Just to recap:
- In cases where the decedent leaves a Last Will and Testament, the law’s first preference for the estate’s personal representative is the person nominated in the Will.
- If the decedent dies intestate, the surviving spouse is the first choice, followed by the person selected by the heirs, then the decedent’s nearest relatives.
Today I want to take a look at what happens when the wrong personal representative is named in the Will or has otherwise been appointed by the probate court.
Appointment of a Different Personal Representative
There are many situations in which an honest family member may disagree with the decedent’s choice of personal representative. While the Florida Probate Code ordinarily defers to that first choice, the probate court has the power to override the decedent’s apparent wish, even before the personal representative breaches his duty to the estate.
Even in cases where it is obvious one person is legally entitled to be the personal representative (for example, where a man dies intestate and his spouse survives him), the court may appoint a substitute personal representative, called a “curator.”
Curators can be appointed even before any wrongdoing occurs, and are allowed to take any action that a personal representative could take, and are entitled to reasonable compensation for their services based on the Probate Code’s schedule of personal representative fees.
Often more than one person is legally qualified to act as a personal representative. In such cases, the probate court may select the one it considers “best qualified.”
Removal of a Personal Representative
A personal representative owes a high duty to the estate he or she is charged with administering. If for any reason the personal representative abuses his or her authority, or becomes incapable of performing, the court can remove him or her and appoint a successor.
The Florida Probate Code lists 12 causes for removal. They are:
- Adjudication that the personal representative is incapacitated.
- Physical or mental incapacity rendering the personal representative incapable of performing his or her duties.
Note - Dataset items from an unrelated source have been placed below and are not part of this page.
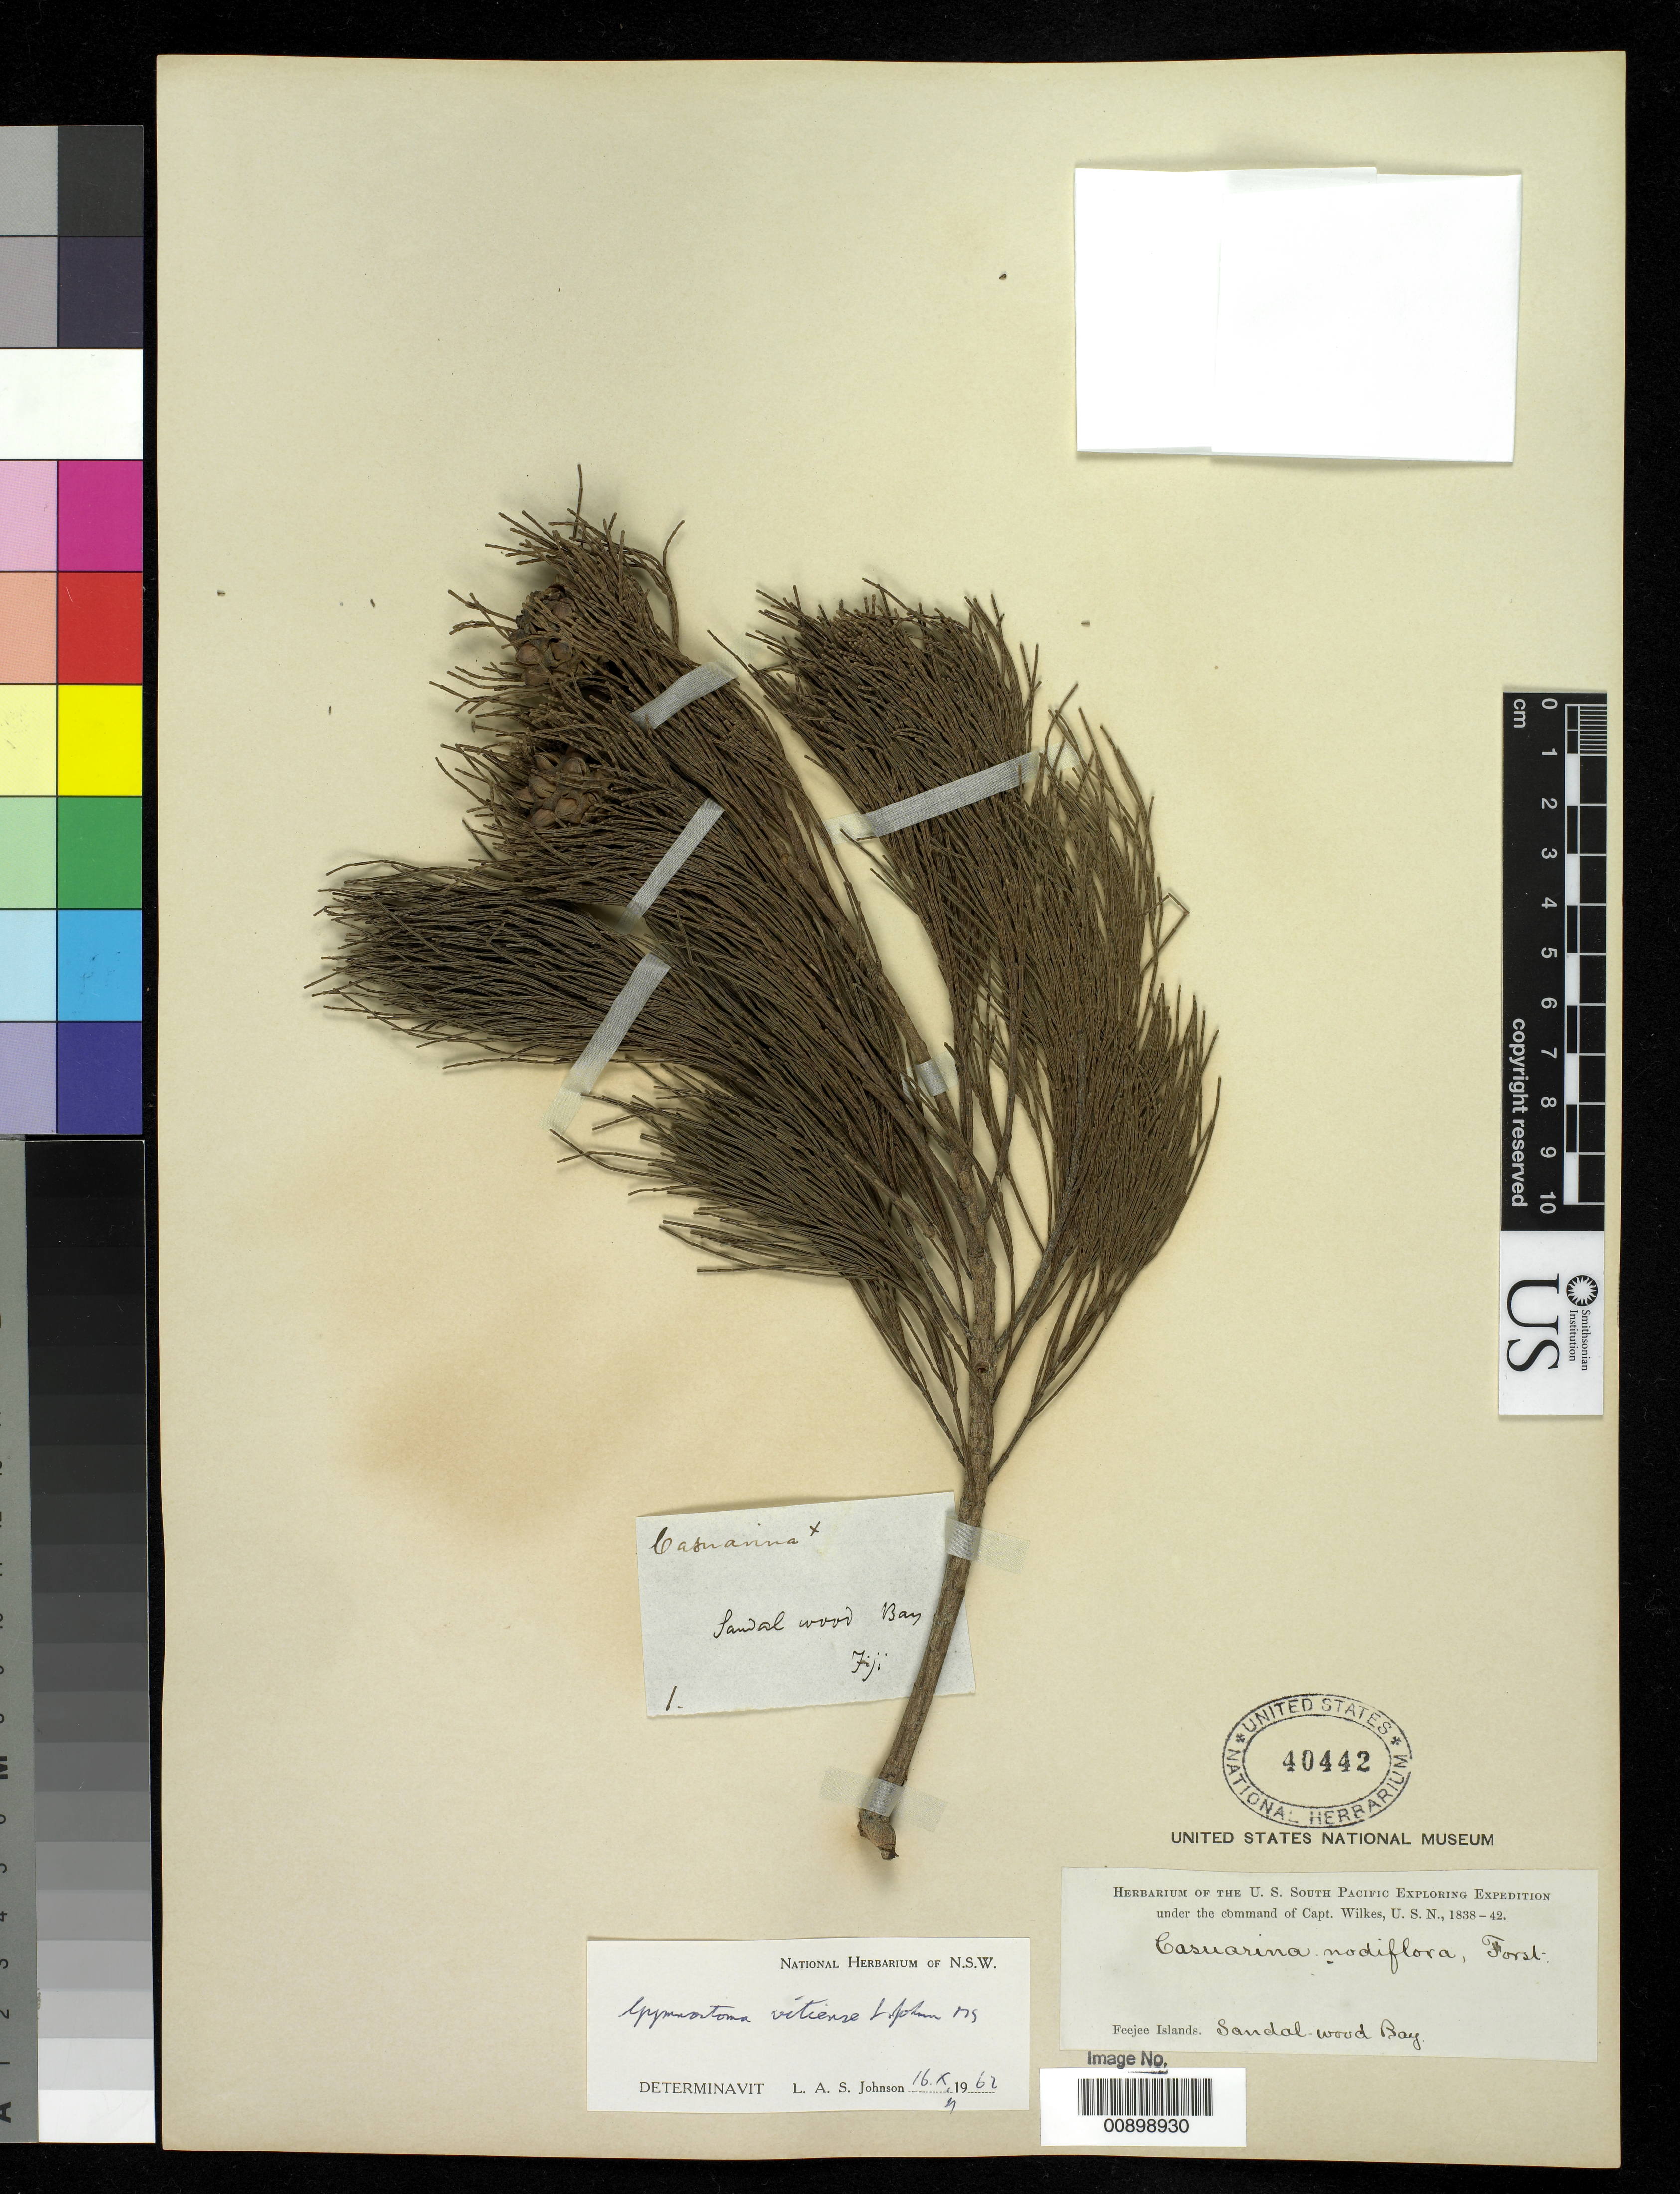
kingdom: Plantae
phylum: Tracheophyta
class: Magnoliopsida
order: Fagales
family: Casuarinaceae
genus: Gymnostoma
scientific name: Gymnostoma vitiense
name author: L.A.S. Johnson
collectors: Wilkes Explor. Exped.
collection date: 1838/1842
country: Fiji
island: Ovalau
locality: Sandalwood Bay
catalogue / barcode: US 40442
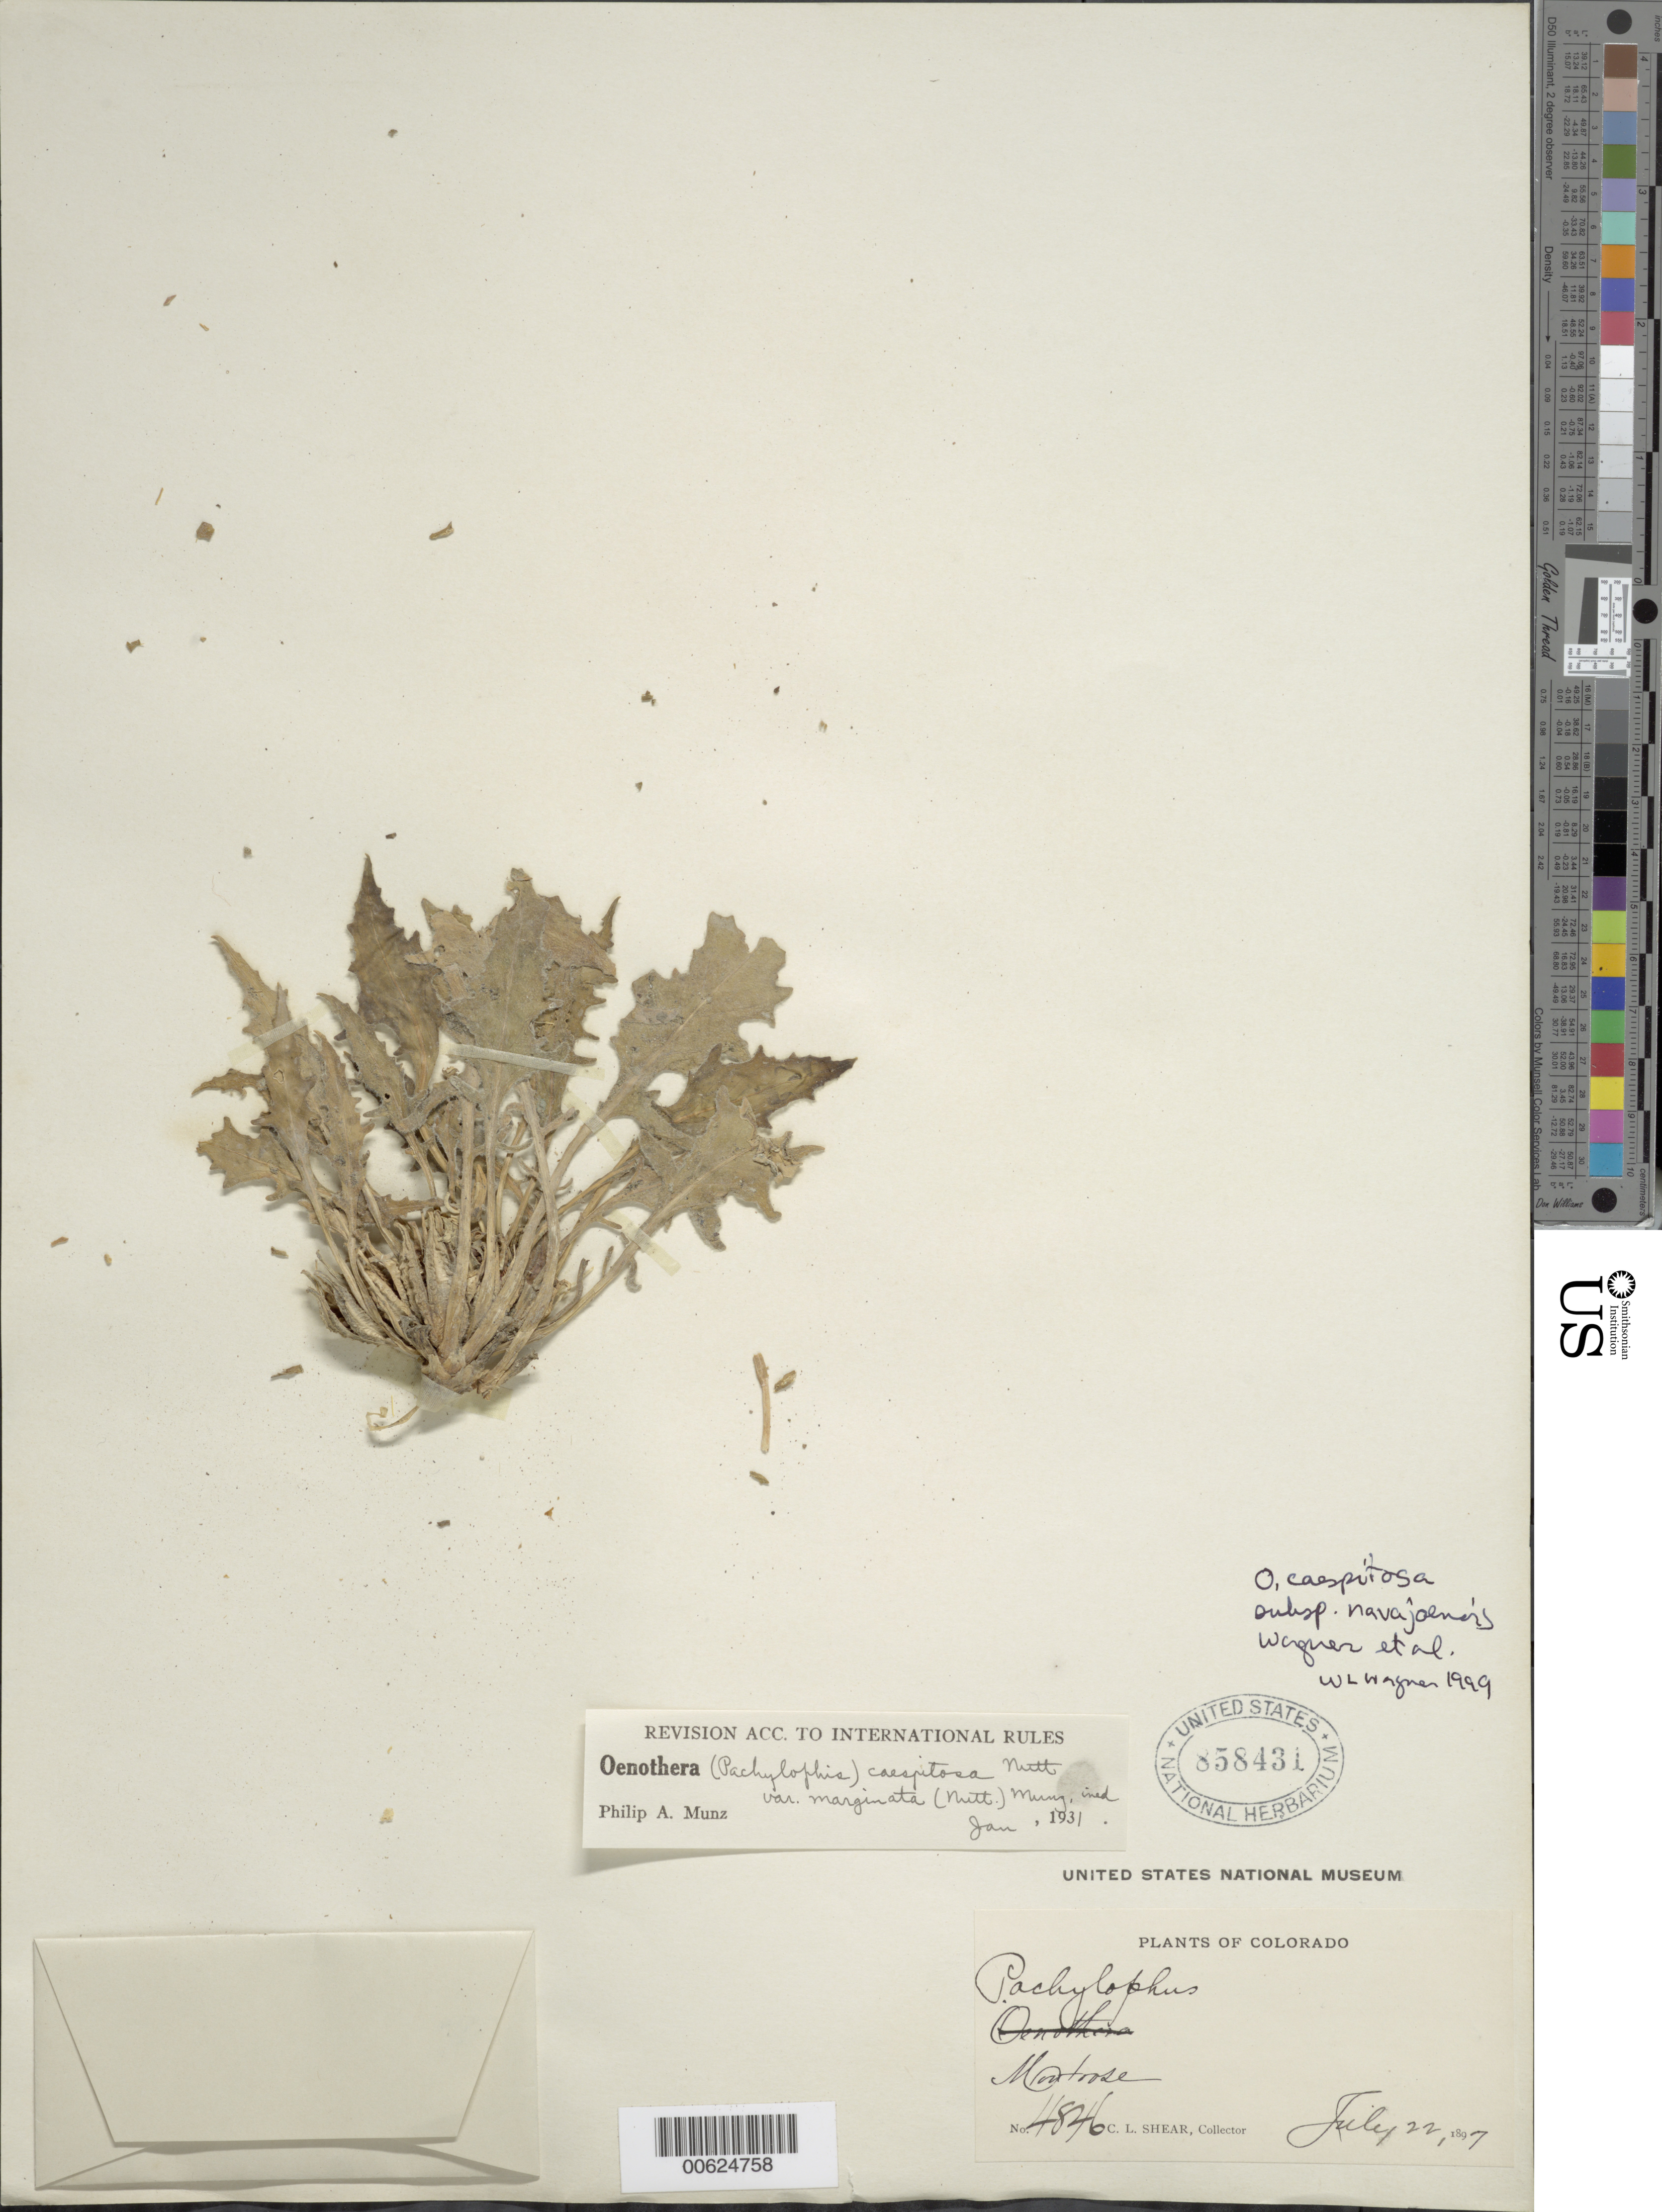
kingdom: Plantae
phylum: Tracheophyta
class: Magnoliopsida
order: Myrtales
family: Onagraceae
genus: Oenothera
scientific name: Oenothera cespitosa subsp. navajoensis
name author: W.L. Wagner et al.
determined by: Wagner, W. L., (BOT), Smithsonian Institution - National Museum of Natural History (UNITED STATES)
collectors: C. L. Shear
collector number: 4846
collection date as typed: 22 Jul 1897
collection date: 1897-07-22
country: United States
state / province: Colorado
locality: Montrose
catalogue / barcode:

- Failure to comply with any order of the court, unless the order has been superseded on appeal.
- Failure to account for the sale of property or to produce and exhibit the assets of the estate when so required.
- Wasting or maladministration of the estate.
- Failure to give bond or security for any purpose.
- Conviction of a felony.
- Insolvency of, or the appointment of a receiver or liquidator, any corporate personal representative.
- Except for surviving spouses, holding or acquiring conflicting or adverse interests against the estate that will or may interfere with the administration of the estate as a whole.
- Revocation of the probate of the decedent’s will that authorized or designated the appointment of the personal representative.
- Removal of domicile from Florida (unless the domicile requirement does not apply).
- The personal representative would not now be entitled to appointment.
Any “interested person” can petition the court for removal. This is quite a low bar, and means that anyone who stands to lose something due to the personal representative’s actions (usually a person who anticipates receiving assets of the estate) can file a petition. Alternatively, the court can initiate removal proceedings on its own.
Once removed, the removed personal representative must file a final accounting of his or her administration and surrender any assets of the estate in his or her possession to the new personal representative appointed by the court.